Start of Information provided

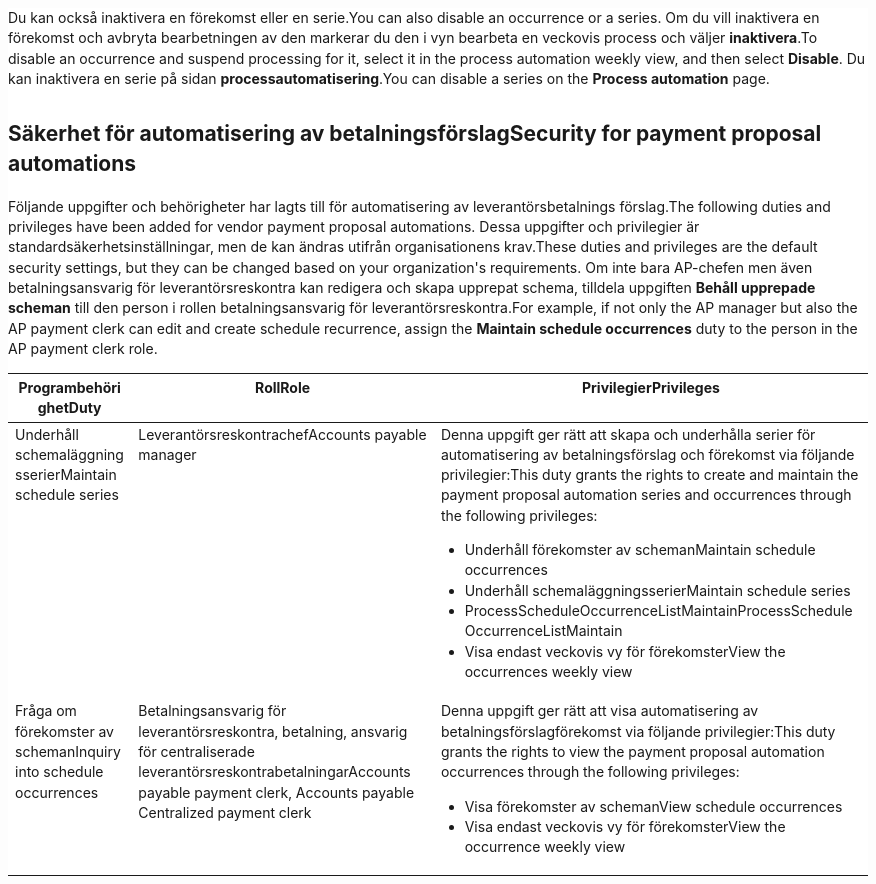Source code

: <span data-ttu-id="4e178-226">Du kan också inaktivera en förekomst eller en serie.</span><span class="sxs-lookup"><span data-stu-id="4e178-226">You can also disable an occurrence or a series.</span></span> <span data-ttu-id="4e178-227">Om du vill inaktivera en förekomst och avbryta bearbetningen av den markerar du den i vyn bearbeta en veckovis process och väljer **inaktivera**.</span><span class="sxs-lookup"><span data-stu-id="4e178-227">To disable an occurrence and suspend processing for it, select it in the process automation weekly view, and then select **Disable**.</span></span> <span data-ttu-id="4e178-228">Du kan inaktivera en serie på sidan **processautomatisering**.</span><span class="sxs-lookup"><span data-stu-id="4e178-228">You can disable a series on the **Process automation** page.</span></span>

## <a name="security-for-payment-proposal-automations"></a><span data-ttu-id="4e178-229">Säkerhet för automatisering av betalningsförslag</span><span class="sxs-lookup"><span data-stu-id="4e178-229">Security for payment proposal automations</span></span>

<span data-ttu-id="4e178-230">Följande uppgifter och behörigheter har lagts till för automatisering av leverantörsbetalnings förslag.</span><span class="sxs-lookup"><span data-stu-id="4e178-230">The following duties and privileges have been added for vendor payment proposal automations.</span></span> <span data-ttu-id="4e178-231">Dessa uppgifter och privilegier är standardsäkerhetsinställningar, men de kan ändras utifrån organisationens krav.</span><span class="sxs-lookup"><span data-stu-id="4e178-231">These duties and privileges are the default security settings, but they can be changed based on your organization's requirements.</span></span> <span data-ttu-id="4e178-232">Om inte bara AP-chefen men även betalningsansvarig för leverantörsreskontra kan redigera och skapa upprepat schema, tilldela uppgiften **Behåll upprepade scheman** till den person i rollen betalningsansvarig för leverantörsreskontra.</span><span class="sxs-lookup"><span data-stu-id="4e178-232">For example, if not only the AP manager but also the AP payment clerk can edit and create schedule recurrence, assign the **Maintain schedule occurrences** duty to the person in the AP payment clerk role.</span></span>

| <span data-ttu-id="4e178-233">Programbehörighet</span><span class="sxs-lookup"><span data-stu-id="4e178-233">Duty</span></span>                              | <span data-ttu-id="4e178-234">Roll</span><span class="sxs-lookup"><span data-stu-id="4e178-234">Role</span></span>                                                                       | <span data-ttu-id="4e178-235">Privilegier</span><span class="sxs-lookup"><span data-stu-id="4e178-235">Privileges</span></span> |
|-----------------------------------|----------------------------------------------------------------------------|------------|
| <span data-ttu-id="4e178-236">Underhåll schemaläggningsserier</span><span class="sxs-lookup"><span data-stu-id="4e178-236">Maintain schedule series</span></span>          | <span data-ttu-id="4e178-237">Leverantörsreskontrachef</span><span class="sxs-lookup"><span data-stu-id="4e178-237">Accounts payable manager</span></span>                                                   | <span data-ttu-id="4e178-238">Denna uppgift ger rätt att skapa och underhålla serier för automatisering av betalningsförslag och förekomst via följande privilegier:</span><span class="sxs-lookup"><span data-stu-id="4e178-238">This duty grants the rights to create and maintain the payment proposal automation series and occurrences through the following privileges:</span></span><ul><li><span data-ttu-id="4e178-239">Underhåll förekomster av scheman</span><span class="sxs-lookup"><span data-stu-id="4e178-239">Maintain schedule occurrences</span></span></li><li><span data-ttu-id="4e178-240">Underhåll schemaläggningsserier</span><span class="sxs-lookup"><span data-stu-id="4e178-240">Maintain schedule series</span></span></li><li><span data-ttu-id="4e178-241">ProcessScheduleOccurrenceListMaintain</span><span class="sxs-lookup"><span data-stu-id="4e178-241">ProcessScheduleOccurrenceListMaintain</span></span></li><li><span data-ttu-id="4e178-242">Visa endast veckovis vy för förekomster</span><span class="sxs-lookup"><span data-stu-id="4e178-242">View the occurrences weekly view</span></span></li></ul> |
| <span data-ttu-id="4e178-243">Fråga om förekomster av scheman</span><span class="sxs-lookup"><span data-stu-id="4e178-243">Inquiry into schedule occurrences</span></span> | <span data-ttu-id="4e178-244">Betalningsansvarig för leverantörsreskontra, betalning, ansvarig för centraliserade leverantörsreskontrabetalningar</span><span class="sxs-lookup"><span data-stu-id="4e178-244">Accounts payable payment clerk, Accounts payable Centralized payment clerk</span></span> | <span data-ttu-id="4e178-245">Denna uppgift ger rätt att visa automatisering av betalningsförslagförekomst via följande privilegier:</span><span class="sxs-lookup"><span data-stu-id="4e178-245">This duty grants the rights to view the payment proposal automation occurrences through the following privileges:</span></span><ul><li><span data-ttu-id="4e178-246">Visa förekomster av scheman</span><span class="sxs-lookup"><span data-stu-id="4e178-246">View schedule occurrences</span></span></li><li><span data-ttu-id="4e178-247">Visa endast veckovis vy för förekomster</span><span class="sxs-lookup"><span data-stu-id="4e178-247">View the occurrence weekly view</span></span></li></ul> |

End of Information provided

_Task_.
Select every line of the records that contains the string "name".

_Response_.
## <a name="security-for-payment-proposal-automations"></a><span data-ttu-id="4e178-229">Säkerhet för automatisering av betalningsförslag</span><span class="sxs-lookup"><span data-stu-id="4e178-229">Security for payment proposal automations</span></span>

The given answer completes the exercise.